Our monetary policy strategy enables us to think about both questions. Specifically, whenever we are faced with two configurations of the set of instruments that would be equally conducive to maintaining price stability, we will and legally must choose the one that best supports the general economic policies in the EU. This implies that whenever we make a marginal adjustment to the calibration of our instruments, we must choose the option that increases our confidence in the plausibility of our decarbonisation path, unless our proportionality assessment shows that there are other, less intrusive ways of achieving price stability.

Looking ahead, besides the adjustments that we are already implementing, I think this principle may require us to consider two further avenues.

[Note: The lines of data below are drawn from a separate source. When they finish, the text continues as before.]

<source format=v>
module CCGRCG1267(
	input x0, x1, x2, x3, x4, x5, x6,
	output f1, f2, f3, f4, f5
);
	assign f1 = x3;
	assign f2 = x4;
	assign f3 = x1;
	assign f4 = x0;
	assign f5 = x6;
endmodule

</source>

The first concerns our public sector bond holdings. Here we can apply reasoning very similar to that applied to our corporate bond holdings. Currently, the bulk of our monetary policy assets consists of bonds issued by governments of EU Member States. However, the climate and nature-related risk intensity of these bonds is not obvious owing to the absence of a clear and reliable framework to assess their compatibility with the Paris Agreement. At the same time, since the pandemic, the universe of supranational bonds issued by EU institutions has increased significantly, with green bonds representing a relatively large proportion.[14] In my view, when there is no clear monetary policy rationale for preferring domestic sovereign bonds, we should contemplate increasing the share of EU supranational bonds in our total bond holdings to avoid potential climate and nature-related risks and to better align our balance sheet with the general economic policies in the EU. Not only is this relevant for when we would need to consider new bond purchases. It is also relevant when we need to discuss the composition of any structural bond portfolio that we might maintain in the new steady state.

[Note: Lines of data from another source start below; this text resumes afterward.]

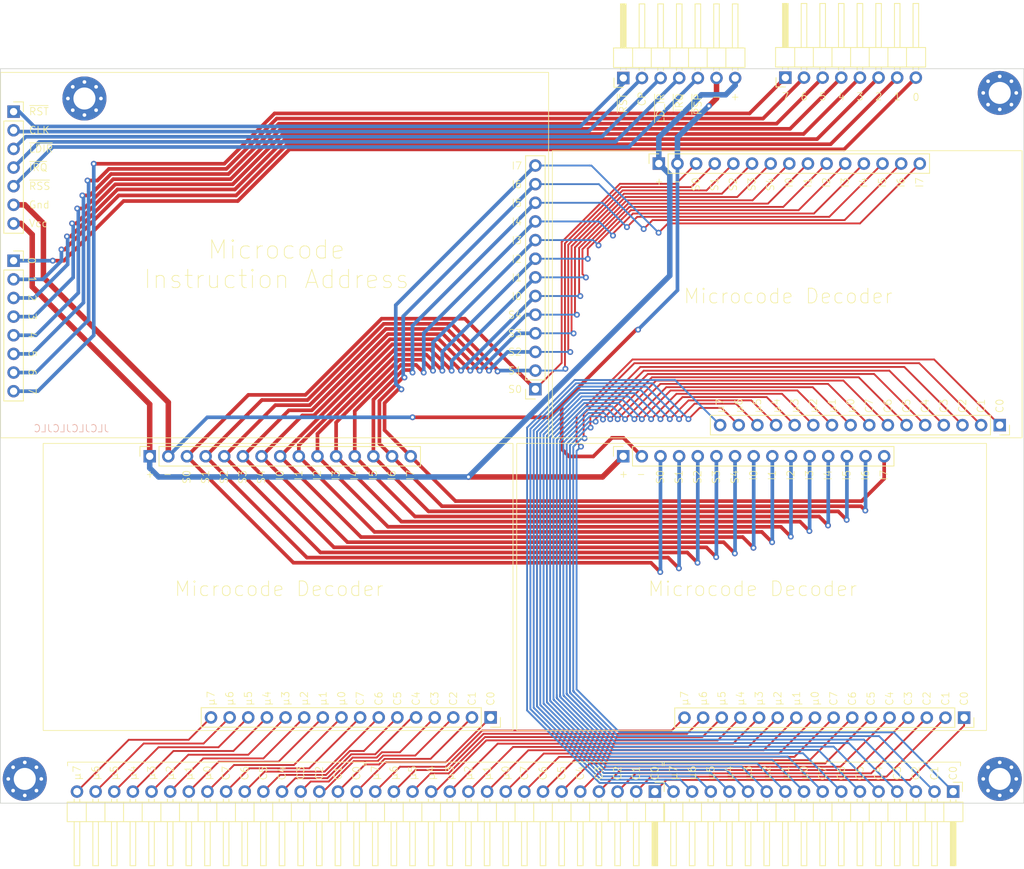
<source format=kicad_pcb>
(kicad_pcb (version 20211014) (generator pcbnew)

  (general
    (thickness 1.6)
  )

  (paper "A4")
  (layers
    (0 "F.Cu" signal)
    (31 "B.Cu" signal)
    (32 "B.Adhes" user "B.Adhesive")
    (33 "F.Adhes" user "F.Adhesive")
    (34 "B.Paste" user)
    (35 "F.Paste" user)
    (36 "B.SilkS" user "B.Silkscreen")
    (37 "F.SilkS" user "F.Silkscreen")
    (38 "B.Mask" user)
    (39 "F.Mask" user)
    (40 "Dwgs.User" user "User.Drawings")
    (41 "Cmts.User" user "User.Comments")
    (42 "Eco1.User" user "User.Eco1")
    (43 "Eco2.User" user "User.Eco2")
    (44 "Edge.Cuts" user)
    (45 "Margin" user)
    (46 "B.CrtYd" user "B.Courtyard")
    (47 "F.CrtYd" user "F.Courtyard")
    (48 "B.Fab" user)
    (49 "F.Fab" user)
    (50 "User.1" user)
    (51 "User.2" user)
    (52 "User.3" user)
    (53 "User.4" user)
    (54 "User.5" user)
    (55 "User.6" user)
    (56 "User.7" user)
    (57 "User.8" user)
    (58 "User.9" user)
  )

  (setup
    (stackup
      (layer "F.SilkS" (type "Top Silk Screen"))
      (layer "F.Paste" (type "Top Solder Paste"))
      (layer "F.Mask" (type "Top Solder Mask") (thickness 0.01))
      (layer "F.Cu" (type "copper") (thickness 0.035))
      (layer "dielectric 1" (type "core") (thickness 1.51) (material "FR4") (epsilon_r 4.5) (loss_tangent 0.02))
      (layer "B.Cu" (type "copper") (thickness 0.035))
      (layer "B.Mask" (type "Bottom Solder Mask") (thickness 0.01))
      (layer "B.Paste" (type "Bottom Solder Paste"))
      (layer "B.SilkS" (type "Bottom Silk Screen"))
      (copper_finish "None")
      (dielectric_constraints no)
    )
    (pad_to_mask_clearance 0)
    (pcbplotparams
      (layerselection 0x00010fc_ffffffff)
      (disableapertmacros false)
      (usegerberextensions false)
      (usegerberattributes true)
      (usegerberadvancedattributes true)
      (creategerberjobfile true)
      (svguseinch false)
      (svgprecision 6)
      (excludeedgelayer true)
      (plotframeref false)
      (viasonmask false)
      (mode 1)
      (useauxorigin false)
      (hpglpennumber 1)
      (hpglpenspeed 20)
      (hpglpendiameter 15.000000)
      (dxfpolygonmode true)
      (dxfimperialunits true)
      (dxfusepcbnewfont true)
      (psnegative false)
      (psa4output false)
      (plotreference true)
      (plotvalue true)
      (plotinvisibletext false)
      (sketchpadsonfab false)
      (subtractmaskfromsilk false)
      (outputformat 1)
      (mirror false)
      (drillshape 0)
      (scaleselection 1)
      (outputdirectory "GERBER")
    )
  )

  (net 0 "")
  (net 1 "GND")
  (net 2 "VCC")
  (net 3 "INSTRUCTION7")
  (net 4 "INSTRUCTION2")
  (net 5 "INSTRUCTION1")
  (net 6 "INSTRUCTION0")
  (net 7 "STEP4")
  (net 8 "STEP3")
  (net 9 "STEP2")
  (net 10 "STEP1")
  (net 11 "STEP0")
  (net 12 "INSTRUCTION5")
  (net 13 "INSTRUCTION6")
  (net 14 "INSTRUCTION4")
  (net 15 "INSTRUCTION3")
  (net 16 "μ5")
  (net 17 "μ4")
  (net 18 "μ6")
  (net 19 "μ7")
  (net 20 "μ0")
  (net 21 "μ1")
  (net 22 "μ2")
  (net 23 "μ3")
  (net 24 "~{DECODE_CONTROL_7}")
  (net 25 "~{DECODE_CONTROL_6}")
  (net 26 "~{DECODE_CONTROL_5}")
  (net 27 "~{DECODE_CONTROL_4}")
  (net 28 "~{DECODE_CONTROL_3}")
  (net 29 "~{DECODE_CONTROL_2}")
  (net 30 "~{DECODE_CONTROL_1}")
  (net 31 "~{DECODE_CONTROL_0}")
  (net 32 "~{DECODE_CONTROL_0b}")
  (net 33 "~{DECODE_CONTROL_1b}")
  (net 34 "~{DECODE_CONTROL_2b}")
  (net 35 "~{DECODE_CONTROL_3b}")
  (net 36 "~{DECODE_CONTROL_4b}")
  (net 37 "~{DECODE_CONTROL_5b}")
  (net 38 "~{DECODE_CONTROL_6b}")
  (net 39 "~{DECODE_CONTROL_7b}")
  (net 40 "μ0b")
  (net 41 "μ1b")
  (net 42 "μ2b")
  (net 43 "μ3b")
  (net 44 "μ4b")
  (net 45 "μ5b")
  (net 46 "μ6b")
  (net 47 "μ7b")
  (net 48 "BUS0")
  (net 49 "BUS1")
  (net 50 "BUS2")
  (net 51 "BUS3")
  (net 52 "BUS4")
  (net 53 "BUS5")
  (net 54 "BUS6")
  (net 55 "BUS7")
  (net 56 "~{RESET}")
  (net 57 "CLOCK")
  (net 58 "~{LD_IR}")
  (net 59 "~{INT_REQUEST}")
  (net 60 "~{RESET_STEP}")
  (net 61 "~{DECODE_CONTROL_0c}")
  (net 62 "~{DECODE_CONTROL_1c}")
  (net 63 "~{DECODE_CONTROL_2c}")
  (net 64 "~{DECODE_CONTROL_3c}")
  (net 65 "~{DECODE_CONTROL_4c}")
  (net 66 "~{DECODE_CONTROL_5c}")
  (net 67 "~{DECODE_CONTROL_6c}")
  (net 68 "~{DECODE_CONTROL_7c}")
  (net 69 "μ0c")
  (net 70 "μ1c")
  (net 71 "μ2c")
  (net 72 "μ3c")
  (net 73 "μ4c")
  (net 74 "μ5c")
  (net 75 "μ6c")
  (net 76 "μ7c")

  (footprint "Connector_PinSocket_2.54mm:PinSocket_1x16_P2.54mm_Vertical" (layer "F.Cu") (at 237.744 74.726 -90))

  (footprint "MountingHole:MountingHole_3mm_Pad_Via" (layer "F.Cu") (at 104.902 122.936))

  (footprint "Connector_PinHeader_2.54mm:PinHeader_1x08_P2.54mm_Horizontal" (layer "F.Cu") (at 208.534 27.379044 90))

  (footprint "Connector_PinHeader_2.54mm:PinHeader_1x32_P2.54mm_Horizontal" (layer "F.Cu") (at 190.754 124.657 -90))

  (footprint "Connector_PinSocket_2.54mm:PinSocket_1x13_P2.54mm_Vertical" (layer "F.Cu") (at 174.473 69.835242 180))

  (footprint "MountingHole:MountingHole_3mm_Pad_Via" (layer "F.Cu") (at 113.03 30.226))

  (footprint "Connector_PinHeader_2.54mm:PinHeader_1x07_P2.54mm_Horizontal" (layer "F.Cu") (at 186.454456 27.432 90))

  (footprint "MountingHole:MountingHole_3mm_Pad_Via" (layer "F.Cu") (at 237.744 29.464))

  (footprint "Connector_PinSocket_2.54mm:PinSocket_1x16_P2.54mm_Vertical" (layer "F.Cu") (at 232.8905 114.583044 -90))

  (footprint "Connector_PinSocket_2.54mm:PinSocket_1x08_P2.54mm_Vertical" (layer "F.Cu") (at 103.378 52.324242))

  (footprint "MountingHole:MountingHole_3mm_Pad_Via" (layer "F.Cu") (at 237.744 122.936))

  (footprint "Connector_PinHeader_2.54mm:PinHeader_1x16_P2.54mm_Horizontal" (layer "F.Cu") (at 231.394 124.657 -90))

  (footprint "Connector_PinSocket_2.54mm:PinSocket_1x16_P2.54mm_Vertical" (layer "F.Cu") (at 168.3745 114.558044 -90))

  (footprint "Connector_PinSocket_2.54mm:PinSocket_1x07_P2.54mm_Vertical" (layer "F.Cu") (at 103.378 32.014484))

  (footprint "Connector_PinSocket_2.54mm:PinSocket_1x15_P2.54mm_Vertical" (layer "F.Cu") (at 121.9225 78.973044 90))

  (footprint "Connector_PinSocket_2.54mm:PinSocket_1x15_P2.54mm_Vertical" (layer "F.Cu") (at 186.4385 78.973044 90))

  (footprint "Connector_PinSocket_2.54mm:PinSocket_1x15_P2.54mm_Vertical" (layer "F.Cu") (at 191.292 39.091 90))

  (gr_rect (start 107.4145 77.220044) (end 171.4225 116.336044) (layer "F.SilkS") (width 0.1) (fill none) (tstamp 07e56aef-f0fa-42a2-b4c2-441e822168f2))
  (gr_line (start 151.125 120.65) (end 151.125 121.158) (layer "F.SilkS") (width 0.1) (tstamp 135e0385-0438-4b6b-a16a-b2a87c07c49c))
  (gr_line (start 192.019 120.65) (end 232.405 120.65) (layer "F.SilkS") (width 0.1) (tstamp 1a8ffa80-dfe5-40fa-bc0a-60e70521e132))
  (gr_line (start 110.739 120.65) (end 151.125 120.65) (layer "F.SilkS") (width 0.1) (tstamp 322f22ee-7049-4600-ba35-723eb2cb910d))
  (gr_line (start 151.379 121.158) (end 151.379 120.65) (layer "F.SilkS") (width 0.1) (tstamp 39999d78-2a67-4bd1-8868-b9a34156e73a))
  (gr_rect (start 101.6 26.670242) (end 176.276 76.454) (layer "F.SilkS") (width 0.1) (fill none) (tstamp 4d3f805b-53d2-4562-81c5-c956db5aea1d))
  (gr_line (start 191.765 120.65) (end 191.765 121.158) (layer "F.SilkS") (width 0.1) (tstamp 6204aaef-8698-4cb8-b209-0b6b8c7c5595))
  (gr_line (start 232.405 120.65) (end 232.405 121.158) (layer "F.SilkS") (width 0.1) (tstamp 7e161c17-2f2c-46b8-a4d7-3c00aa702772))
  (gr_line (start 151.379 120.65) (end 191.765 120.65) (layer "F.SilkS") (width 0.1) (tstamp 96cb23cf-f1cf-48c5-8dd8-f6abb471e7bb))
  (gr_rect (start 171.9305 77.220044) (end 235.9385 116.336044) (layer "F.SilkS") (width 0.1) (fill none) (tstamp 9d6f01bf-507b-4b70-82a7-182a04da9e3f))
  (gr_rect (start 176.784 37.338) (end 240.792 76.454) (layer "F.SilkS") (width 0.1) (fill none) (tstamp d7ec91c8-ffaf-4f0a-a53b-c55ab9a99915))
  (gr_line (start 110.739 121.158) (end 110.739 120.65) (layer "F.SilkS") (width 0.1) (tstamp ebf551f3-3279-4b51-a4ff-85b30e1da558))
  (gr_line (start 192.019 121.158) (end 192.019 120.65) (layer "F.SilkS") (width 0.1) (tstamp ec20b157-6900-4335-91ba-5f8cbeaf6355))
  (gr_rect (start 101.576544 26.166044) (end 241.022544 126.242044) (layer "Edge.Cuts") (width 0.1) (fill none) (tstamp 2d0d82e6-9072-4a61-8b7f-50fba67d3922))
  (gr_text "JLCJLCJLCJLC" (at 111.252 75.184) (layer "B.SilkS") (tstamp 6995d692-6799-4a4b-8ee5-526e62999268)
    (effects (font (size 1 1) (thickness 0.1)) (justify mirror))
  )
  (gr_text "I7" (at 157.4525 80.776044 90) (layer "F.SilkS") (tstamp 00bc3bb8-a1c6-4808-a738-01b018ebac70)
    (effects (font (size 1 1) (thickness 0.1)) (justify right))
  )
  (gr_text "CLK" (at 105.41 34.544242) (layer "F.SilkS") (tstamp 032983ee-e812-4071-a400-9e645fa62c9a)
    (effects (font (size 1 1) (thickness 0.1)) (justify left))
  )
  (gr_text "C3" (at 225.2705 113.034044 90) (layer "F.SilkS") (tstamp 033cb8a0-f785-4a7a-9124-745e0c035c18)
    (effects (font (size 1 1) (thickness 0.1)) (justify left))
  )
  (gr_text "S0" (at 126.9725 80.776044 90) (layer "F.SilkS") (tstamp 0353c2b7-7a42-4aa6-b3cd-94ed22de3707)
    (effects (font (size 1 1) (thickness 0.1)) (justify right))
  )
  (gr_text "C1" (at 165.8345 113.034044 90) (layer "F.SilkS") (tstamp 03d0d22d-9d85-4b70-a758-9da402f6701b)
    (effects (font (size 1 1) (thickness 0.1)) (justify left))
  )
  (gr_text "I2" (at 214.122 40.894 90) (layer "F.SilkS") (tstamp 044fac5a-9625-4198-b8c8-939cce17b452)
    (effects (font (size 1 1) (thickness 0.1)) (justify right))
  )
  (gr_text "S3" (at 172.72 62.225) (layer "F.SilkS") (tstamp 046caca7-6452-48ac-8484-8bb8ae5c5195)
    (effects (font (size 1 1) (thickness 0.1)) (justify right))
  )
  (gr_text "μ0" (at 212.5705 113.034044 90) (layer "F.SilkS") (tstamp 05a14597-8155-4f2f-a215-de004c39f54d)
    (effects (font (size 1 1) (thickness 0.1)) (justify left))
  )
  (gr_text "C4" (at 222.7305 113.034044 90) (layer "F.SilkS") (tstamp 05f67689-b87d-4a73-ba19-8cfc59729f07)
    (effects (font (size 1 1) (thickness 0.1)) (justify left))
  )
  (gr_text "C5" (at 137.409 123.19 90) (layer "F.SilkS") (tstamp 068b569b-f893-40b2-8f66-18f95af450f7)
    (effects (font (size 1 1) (thickness 0.1)) (justify left))
  )
  (gr_text "μ5" (at 157.729 123.19 90) (layer "F.SilkS") (tstamp 0c2548ff-71a2-4b52-8acd-aee92c00df60)
    (effects (font (size 1 1) (thickness 0.1)) (justify left))
  )
  (gr_text "C0" (at 190.749 123.19 90) (layer "F.SilkS") (tstamp 0c49daf4-acdd-4ea1-ba30-f8b4e6885f2e)
    (effects (font (size 1 1) (thickness 0.1)) (justify left))
  )
  (gr_text "C7" (at 132.329 123.19 90) (layer "F.SilkS") (tstamp 0cfc3231-4efa-466e-a4a7-253767765343)
    (effects (font (size 1 1) (thickness 0.1)) (justify left))
  )
  (gr_text "Vcc" (at 105.41 47.244242) (layer "F.SilkS") (tstamp 0df5eab7-c1e3-4790-b3c7-36cd2cb464e6)
    (effects (font (size 1 1) (thickness 0.1)) (justify left))
  )
  (gr_text "S4" (at 137.1325 80.776044 90) (layer "F.SilkS") (tstamp 1043dbb8-c81a-445e-9210-2755d7ceb178)
    (effects (font (size 1 1) (thickness 0.1)) (justify right))
  )
  (gr_text "C2" (at 232.664 73.152 90) (layer "F.SilkS") (tstamp 1121c169-93e1-49ab-b08c-aad8e6ab579d)
    (effects (font (size 1 1) (thickness 0.1)) (justify left))
  )
  (gr_text "S4" (at 201.6485 80.776044 90) (layer "F.SilkS") (tstamp 117f6fce-4f6e-4649-a84d-010b44e16fb7)
    (effects (font (size 1 1) (thickness 0.1)) (justify right))
  )
  (gr_text "I1" (at 142.2125 80.776044 90) (layer "F.SilkS") (tstamp 132563f4-7c24-4b34-a640-7b7c25795386)
    (effects (font (size 1 1) (thickness 0.1)) (justify right))
  )
  (gr_text "μ2" (at 212.344 73.152 90) (layer "F.SilkS") (tstamp 141b840d-55d8-4acb-9d7d-a4e6b25a8170)
    (effects (font (size 1 1) (thickness 0.1)) (justify left))
  )
  (gr_text "S1" (at 198.882 40.894 90) (layer "F.SilkS") (tstamp 14b5b10c-32d7-446d-8ec8-3cd899eefba5)
    (effects (font (size 1 1) (thickness 0.1)) (justify right))
  )
  (gr_text "C3" (at 183.129 123.19 90) (layer "F.SilkS") (tstamp 150edc92-f858-4e84-8598-43ca972d678a)
    (effects (font (size 1 1) (thickness 0.1)) (justify left))
  )
  (gr_text "3" (at 105.918 59.929242 270) (layer "F.SilkS") (tstamp 179fd1ce-179f-48a3-aea8-329427a4adbe)
    (effects (font (size 1 1) (thickness 0.1)))
  )
  (gr_text "μ0" (at 211.069 123.19 90) (layer "F.SilkS") (tstamp 19f352b9-1fdd-4573-84f1-0ad1049b9c6d)
    (effects (font (size 1 1) (thickness 0.1)) (justify left))
  )
  (gr_text "C6" (at 134.869 123.19 90) (layer "F.SilkS") (tstamp 1a1e8f6a-d2ac-447c-8fa6-2bc682b8bcdc)
    (effects (font (size 1 1) (thickness 0.1)) (justify left))
  )
  (gr_text "7" (at 208.552456 29.972) (layer "F.SilkS") (tstamp 1a9c3bfb-a821-4ff4-941f-e488b927e818)
    (effects (font (size 1 1) (thickness 0.1)))
  )
  (gr_text "C7" (at 213.609 123.19 90) (layer "F.SilkS") (tstamp 1abcdc51-e4de-4ec4-8492-a0d9beeec583)
    (effects (font (size 1 1) (thickness 0.1)) (justify left))
  )
  (gr_text "I5" (at 216.8885 80.776044 90) (layer "F.SilkS") (tstamp 1c6e452a-3519-4b92-98f5-9c74f0717054)
    (effects (font (size 1 1) (thickness 0.1)) (justify right))
  )
  (gr_text "C0" (at 231.389 123.19 90) (layer "F.SilkS") (tstamp 1fa0b9ea-8867-47be-a1f7-b9d5edeb82de)
    (effects (font (size 1 1) (thickness 0.1)) (justify left))
  )
  (gr_text "C3" (at 230.124 73.152 90) (layer "F.SilkS") (tstamp 20374f1f-997c-4b67-9636-023b4069557c)
    (effects (font (size 1 1) (thickness 0.1)) (justify left))
  )
  (gr_text "~{RST}" (at 186.454456 29.464 90) (layer "F.SilkS") (tstamp 21ff8db5-ca2c-484d-96cc-f59fa57f33b4)
    (effects (font (size 1 1) (thickness 0.1)) (justify right))
  )
  (gr_text "2" (at 105.918 57.389242 270) (layer "F.SilkS") (tstamp 22fd0b99-335b-4814-8e02-dee040a2d596)
    (effects (font (size 1 1) (thickness 0.1)))
  )
  (gr_text "S1" (at 194.0285 80.776044 90) (layer "F.SilkS") (tstamp 2362ab0b-f0e6-45cd-ae55-35e0b04223a0)
    (effects (font (size 1 1) (thickness 0.1)) (justify right))
  )
  (gr_text "C1" (at 230.3505 113.034044 90) (layer "F.SilkS") (tstamp 23b8c23a-2853-40c3-a53a-30fd914fa018)
    (effects (font (size 1 1) (thickness 0.1)) (justify left))
  )
  (gr_text "C1" (at 147.569 123.19 90) (layer "F.SilkS") (tstamp 276cfdbc-d044-4e22-abe1-37f5b8528c44)
    (effects (font (size 1 1) (thickness 0.1)) (justify left))
  )
  (gr_text "S4" (at 172.72 59.72) (layer "F.SilkS") (tstamp 299e4937-4c28-477f-ad0b-a3034df93b47)
    (effects (font (size 1 1) (thickness 0.1)) (justify right))
  )
  (gr_text "μ7" (at 130.2745 113.034044 90) (layer "F.SilkS") (tstamp 2a227272-bdb4-4032-9e37-7f80972d43ab)
    (effects (font (size 1 1) (thickness 0.1)) (justify left))
  )
  (gr_text "S1" (at 129.5125 80.776044 90) (layer "F.SilkS") (tstamp 2a397dd7-9d94-4545-959e-5e581513e101)
    (effects (font (size 1 1) (
... [186567 chars truncated]
</source>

Second, whenever there is a monetary policy need in the future to reconsider targeted longer-term refinancing operations for banks, there are compelling reasons to seriously consider greening them. A parallel can be drawn with the way that the ECB has in the past incorporated financial stability considerations into the design of its instruments. As of the third series that was launched in 2019, the targeted longer-term refinancing operations (TLTROs) that we offered banks comprised a lending target that excluded housing loans to avoid contributing to the formation of real estate bubbles.[15] Similar targeting strategies can be considered to support green lending or exclude non-green lending in the future, provided an operationally efficient validation process is feasible.

Conclusion

Let me conclude.

Alexander von Humboldt, a pioneer in ecology among many other things, once said, “The most dangerous worldview is the worldview of those who have never looked at the world.”

If we transpose this to the central bank’s worldview – and to that of the banking supervision arm – the risk of not delivering on our mandate is real if we don’t take climate and nature into consideration. Preserving price stability means preserving climate and nature stability. It is our mandate. It is our culture. Unsere Stabilitätskultur.

Vielen dank für Ihre Aufmerksamkeit.